Metro Board of Directors to consider motion on improving rail and bus stations

The Rosa Parks station on the Blue Line. Photo by Sean_Marshall, via Flickr creative commons.

It’s kind of an obvious statement: rail and busway stations are the gateway for the tens of thousands of passengers entering the Metro system each day. And since most people have to spend at least a few of minutes at stations, the quality of time spent there is crucial to the overall transit experience.

In that vein, a motion by Metro Board Chair and L.A. Mayor Antonio Villaraigosa seeks to improve rail and bus stations across the Metro system with  specific mention of Blue Line stations. The motion would also put aside $10 million in the Metro budget to pay for upgrades.

The Metro Board of Directors will consider the motion at tomorrow’s Board meeting at 9 a.m. at Metro headquarters.

I think there’s a lot of interesting things in this motion and I encourage you to read it. Among the issues tackled in the motion are wayfinding and signage, network connections to stations, noise at Green Line stations (most are in the middle of the 105 freeway) and expanding a Metro grant program to help cities zone and plan transit-oriented developments.

We’ll have more tomorrow after the Board considers the motion.

Station Improvements Item 31

28 thoughts on “Metro Board of Directors to consider motion on improving rail and bus stations

  1. @ Steven Pon

    While there may be demand, what portion of public transit users are asking for it? A majority? Probably not. I am making the argument that the average ride is too short to necessitate entertainment with a snack from a vending machine.
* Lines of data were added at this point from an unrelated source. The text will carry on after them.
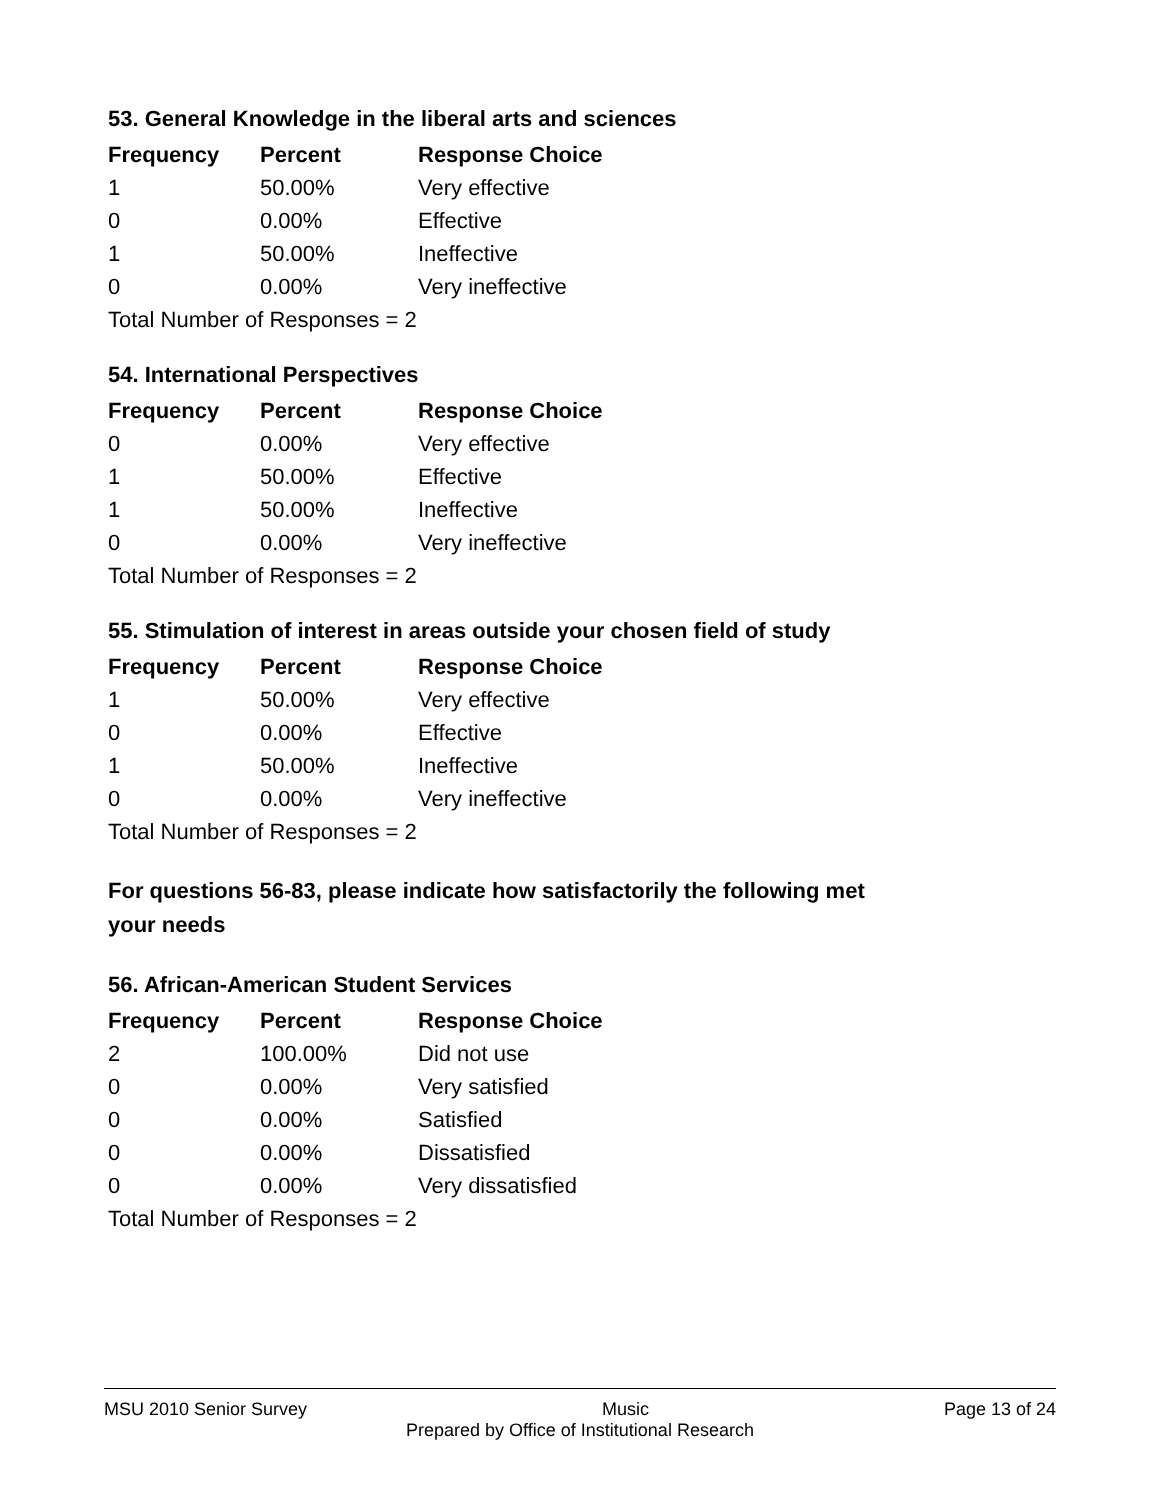53. General Knowledge in the liberal arts and sciences
| Frequency | Percent | Response Choice |
| --- | --- | --- |
| 1 | 50.00% | Very effective |
| 0 | 0.00% | Effective |
| 1 | 50.00% | Ineffective |
| 0 | 0.00% | Very ineffective |
| Total Number of Responses = 2 | | |
54. International Perspectives
| Frequency | Percent | Response Choice |
| --- | --- | --- |
| 0 | 0.00% | Very effective |
| 1 | 50.00% | Effective |
| 1 | 50.00% | Ineffective |
| 0 | 0.00% | Very ineffective |
| Total Number of Responses = 2 | | |
55. Stimulation of interest in areas outside your chosen field of study
| Frequency | Percent | Response Choice |
| --- | --- | --- |
| 1 | 50.00% | Very effective |
| 0 | 0.00% | Effective |
| 1 | 50.00% | Ineffective |
| 0 | 0.00% | Very ineffective |
| Total Number of Responses = 2 | | |
For questions 56-83, please indicate how satisfactorily the following met your needs
56. African-American Student Services
| Frequency | Percent | Response Choice |
| --- | --- | --- |
| 2 | 100.00% | Did not use |
| 0 | 0.00% | Very satisfied |
| 0 | 0.00% | Satisfied |
| 0 | 0.00% | Dissatisfied |
| 0 | 0.00% | Very dissatisfied |
| Total Number of Responses = 2 | | |
MSU 2010 Senior Survey Music Page 13 of 24
Prepared by Office of Institutional Research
    I went to LA metro’s website for ridership statistics:
    http://isotp.metro.net/MetroRidership/Index.aspx
    Note that the website doesn’t track data for ridership on metro rail.

    In 2011, Over all metro lines (buses including the Metro Silver and Orange Line), there were a total of 1,082,631 boardings per weekend day for an average of 4,534,095 miles per weekend day. That means that the average daily ride (the common case) in LA on public transit is a little over 4 miles.

    I realize that many people use metro to commute and often need to utilize the extra time in a better way, especially if they can catch up on a missed breakfast or simply refresh themselves. I have the opinion that people can do better if they simply take better care of themselves at home or at work, if possible.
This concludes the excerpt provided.